メディアの実態……[12]褒めることしないで、批判するだけ

 メディアに求められることの一つに公平な報道がある。公平には機会均等と論説の客観性がある。政治の世界の政党は、他党を褒めることなく、批判することは営利的政治集団であるから仕方のないことである。メディアも営利集団であるが、新聞とテレビでは立ち位置が大きく異なる。新聞は購読と言う手法で報道をする。テレビは電波を流して報道をするが、そのための媒体は認可を得る必要がある。従って、テレビの報道は責任重大である。
 褒めることと批判することは、公平の原則からすると半々でなくてはならない。しかし、悲しいことに国民は褒める報道には満足しない。半面、批判的報道には興味を持つ。事実として政治を褒めることの意味を報道するよりは、批判する報道をすることの方が、たやすい。安易な番組つくりに沈んでしまったメディアはジャーナリズムを極めることが出来なくなった。
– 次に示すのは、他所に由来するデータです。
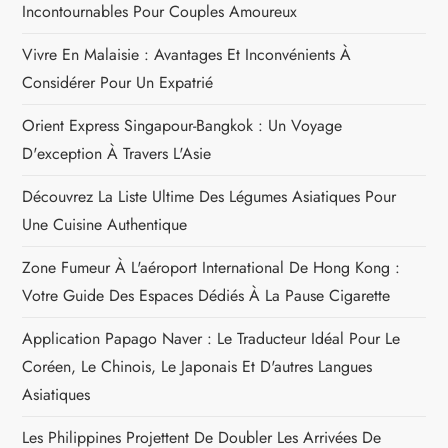
Incontournables Pour Couples Amoureux
i
Vivre En Malaisie : Avantages Et Inconvénients À
o
Considérer Pour Un Expatrié
n
Orient Express Singapour-Bangkok : Un Voyage
D'exception À Travers L'Asie
d
Découvrez La Liste Ultime Des Légumes Asiatiques Pour
e
Une Cuisine Authentique
l
Zone Fumeur À L'aéroport International De Hong Kong :
Votre Guide Des Espaces Dédiés À La Pause Cigarette
’
Application Papago Naver : Le Traducteur Idéal Pour Le
a
Coréen, Le Chinois, Le Japonais Et D'autres Langues
r
Asiatiques
Les Philippines Projettent De Doubler Les Arrivées De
 事象を判断するには、原因・状態・結果の因果関係を理解する必要がある。言い換えると過去・現在・未来を有機的にとらえる才能が必要だ。つまり歴史的視点が必要だ。残念だが、メディアには歴史が理解できていない。全体を把握しないまま、出来事を報道する。その単史眼的報道が当たり前になっている。価値基準まであいまいになり、ことの真実が掴めない。
 世間の空気は重くよどんでいる。その暗雲はメディアにとって、格好の材料になっている。批判の的になって報道される、材料を国民もいつしか、この手法が当たり前として受け取っている。国民はいつの間にかメディアが流す、暗くて陰湿な報道手法に騙されて、未来に対しての希望までも汚されてしまった。